The remaining crowd started chanting “USA, USA” for the youngest American male podium finisher in a Winter Games since 1928 and the first medalist born after 2000. And those might’ve been the sweetest words to Gerard’s ears other than what his father told him as he and Jen hugged their son simultaneously: “I’m so proud of you.”

All of them were, and they planned on showing their pride all over South Korea on Sunday night.
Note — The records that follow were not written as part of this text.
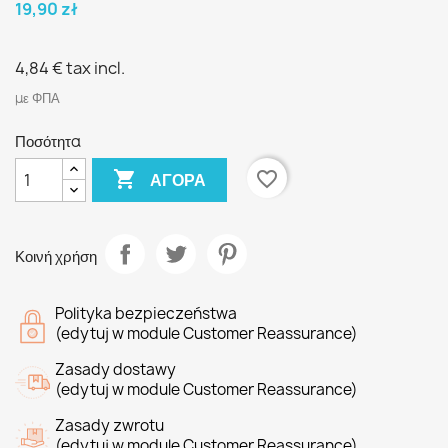
19,90 zł
4,84 €
tax incl.
με ΦΠΑ
Ποσότητα

favorite_border
ΑΓΟΡΆ
Κοινή χρήση
Polityka bezpieczeństwa
(edytuj w module Customer Reassurance)
Zasady dostawy
(edytuj w module Customer Reassurance)
Zasady zwrotu
(edytuj w module Customer Reassurance)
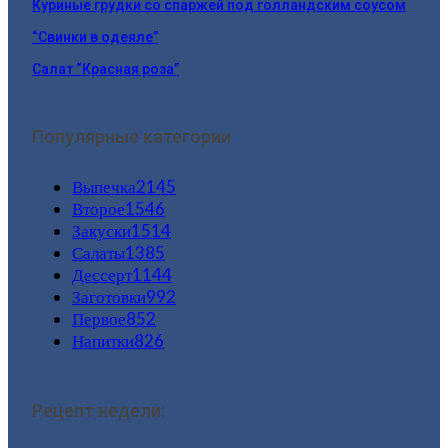
Куриные грудки со спаржей под голландским соусом
“Свинки в одеяле”
Салат “Красная роза”
Популярные категории
Выпечка
2145
Второе
1546
Закуски
1514
Салаты
1385
Дессерт
1144
Заготовки
992
Первое
852
Напитки
826
Рецепт недели:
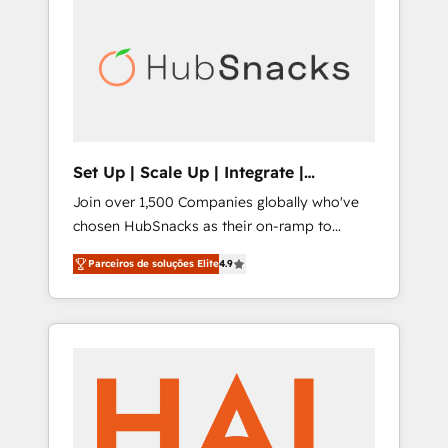
digitaweb.com
Set Up | Scale Up | Integrate |
HubSnacks FlexPlan
Join over 1,500 Companies globally who've
chosen HubSnacks as their on-ramp to
HubSpot since 2014 Simple pay-as-you-go
Parceiros de soluções Elite
4.9
plans that accelerate value... 1️⃣ Set Up |
Onboarding New or Check-fixing existing
HubSpot portals 2️⃣ Scale Up | 100% HubSpot
Task Execution... Global 24/7 ... All Experts 3️⃣
Integrate | your entire Tech Stack with
Custom Integrations Slash months from your
API Integration project... ⬅️ Click "Contact
Business" ⬅️ to access 150+ Kickstart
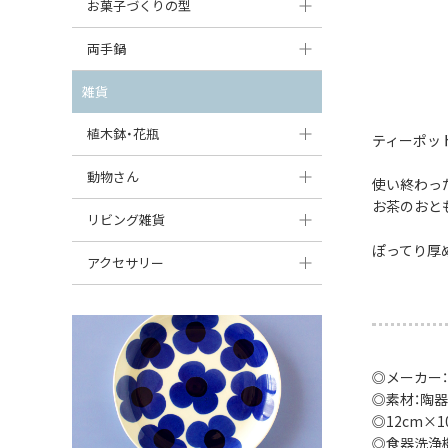
大型（24cm〜）
お菓子づくりの型
たまご型プレート
オーバルボウル
ガーリックキャニスター
アイスクリームカップ
中型（18〜24cm）
パウンド型
両手鍋
ハート型プレート
ハートボウル
チーズレディ
ケーキスタンド
お一人用・小型（〜18cm）
マフィン型
変形プレート
チュリーン
雑貨
葉っぱ型ボウル
チーズケース
カトラリー
ラウンドオーブンディッシュ（丸型）
すべて見る
分割ディッシュ
キャセロール
植木鉢・花瓶
りんご型ボウル
ティーポッ
バターディッシュ
はしおき・カトラリーレスト
スクエアオーブンディッシュ
すべて見る
すべて見る
いちご型ボウル
植木鉢
動物さん
六角形ポット
使い終わっ
すべて見る
オーバルオーブンディッシュ
お茶のおと
星型ボウル
花瓶
フィギュア・置物
リビング雑貨
ボトル
すべて見る
ぽってり厚
舟型ボウル
すべて見る
貯金箱
すべて見る
スツール
アクセサリー
スープカップ
小物入れ
時計
ビーズ
そば猪口・フリーカップ
花器
バス・洗面用品
ペンダントトップ
ココット
オーナメント
◎メーカー：
家具小物
すべて見る
◎素材：陶器
薬味入れ
クリーマー
小物入れ
◎12cm×1
◎食器洗浄
ミキシングボウル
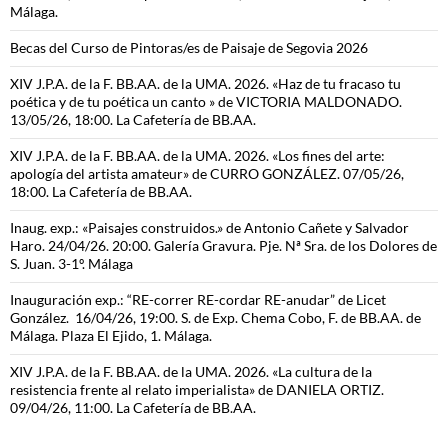
Málaga.
Becas del Curso de Pintoras/es de Paisaje de Segovia 2026
XIV J.P.A. de la F. BB.AA. de la UMA. 2026. «Haz de tu fracaso tu
poética y de tu poética un canto » de VICTORIA MALDONADO.
13/05/26, 18:00. La Cafetería de BB.AA.
XIV J.P.A. de la F. BB.AA. de la UMA. 2026. «Los fines del arte:
apología del artista amateur» de CURRO GONZÁLEZ. 07/05/26,
18:00. La Cafetería de BB.AA.
Inaug. exp.: «Paisajes construidos.» de Antonio Cañete y Salvador
Haro. 24/04/26. 20:00. Galería Gravura. Pje. Nª Sra. de los Dolores de
S. Juan. 3-1º. Málaga
Inauguración exp.: “RE-correr RE-cordar RE-anudar” de Licet
González. 16/04/26, 19:00. S. de Exp. Chema Cobo, F. de BB.AA. de
Málaga. Plaza El Ejido, 1. Málaga.
XIV J.P.A. de la F. BB.AA. de la UMA. 2026. «La cultura de la
resistencia frente al relato imperialista» de DANIELA ORTIZ.
09/04/26, 11:00. La Cafetería de BB.AA.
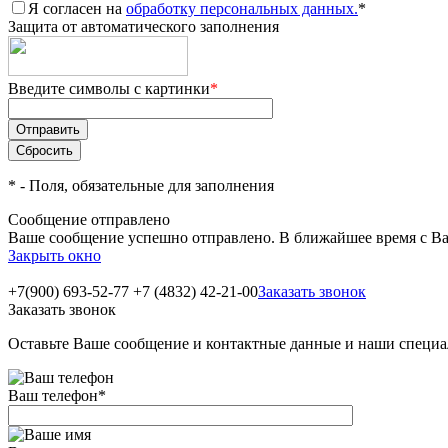
Я согласен на
обработку персональных данных.
*
Защита от автоматического заполнения
Введите символы с картинки
*
*
- Поля, обязательные для заполнения
Сообщение отправлено
Ваше сообщение успешно отправлено. В ближайшее время с Ва
Закрыть окно
+7(900) 693-52-77
+7 (4832) 42-21-00
Заказать звонок
Заказать звонок
Оставьте Ваше сообщение и контактные данные и наши специа
Ваш телефон
*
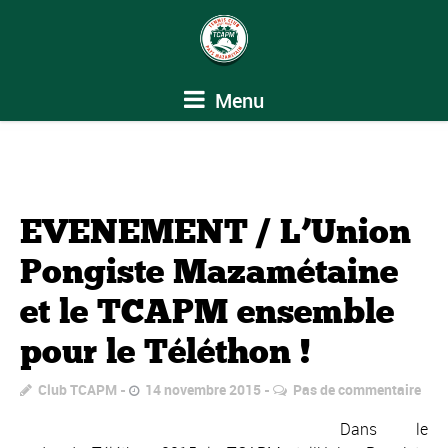
Menu
EVENEMENT / L’Union
Pongiste Mazamétaine
et le TCAPM ensemble
pour le Téléthon !
Club TCAPM
14 novembre 2015
Pas de commentaire
Dans le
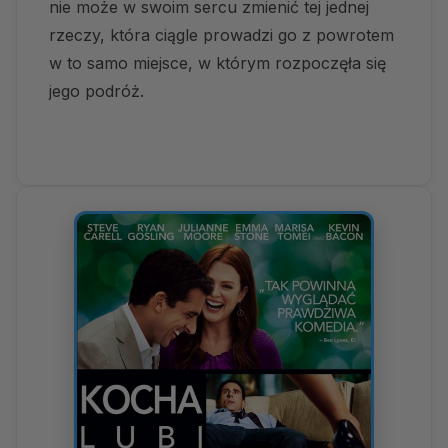
nie może w swoim sercu zmienić tej jednej
rzeczy, która ciągle prowadzi go z powrotem
w to samo miejsce, w którym rozpoczęła się
jego podróż.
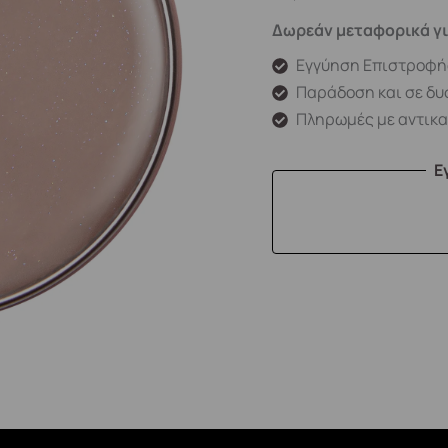
Δωρεάν μεταφορικά γι
Εγγύηση Επιστροφή
Παράδοση και σε δυ
Πληρωμές με αντικ
Ε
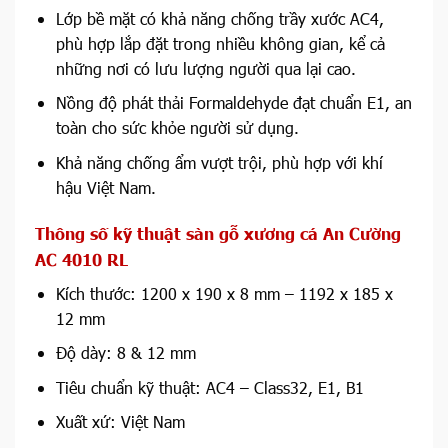
Lớp bề mặt có khả năng chống trầy xước AC4,
phù hợp lắp đặt trong nhiều không gian, kể cả
những nơi có lưu lượng người qua lại cao.
Nồng độ phát thải Formaldehyde đạt chuẩn E1, an
toàn cho sức khỏe người sử dụng.
Khả năng chống ẩm vượt trội, phù hợp với khí
hậu Việt Nam.
Thông số kỹ thuật sàn gỗ xương cá An Cường
AC 4010 RL
Kích thước: 1200 x 190 x 8 mm – 1192 x 185 x
12 mm
Độ dày: 8 & 12 mm
Tiêu chuẩn kỹ thuật: AC4
– Class32, E1, B1
Xuất xứ: Việt Nam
Back when she was in college, Gerard’s cousin Abigail developed a reputation among her friends for consuming uncommon amounts of alcohol and partying deep into the night. Her friends coined a term for this practice: “Getting Gerarded.” Naturally, the family came to the slopestyle finals with a sign that read: “We’re here to get GERARDED.”

“We’ve demolished several racks,” Abigail said. “So we’ve been into this soju.”

When asked whether, in fact, the celebratory plan included “getting Gerarded,” Abigail lifted an eyebrow, as if there was even a choice in the matter, and Brendan piped in and said: “Full send. Full send, brother.”

He was a professional snowboarder once upon a time, too, and clear as ever are the days when Red was nothing more than a nuisance and not someone with the chance to be the first freestyle snowboarder ever to win two medals in one Olympics, which he could accomplish during the Big Air competition Feb. 24.

“I can recall watching him fall down the hill at 2 years old and having him dragging ass behind me, being annoyed to have a little brother back there being all slow and not moving very quick,” Brendan said. “Give him two weeks and he started moving faster. By the age of 6, it was inevitable he was going to be something huge.”

That inevitability became reality Sunday, when style met substance, when aluminum turned to gold, when Red Gerard introduced himself to the United States and the United States to the PyeongChang Games in the best fashion possible.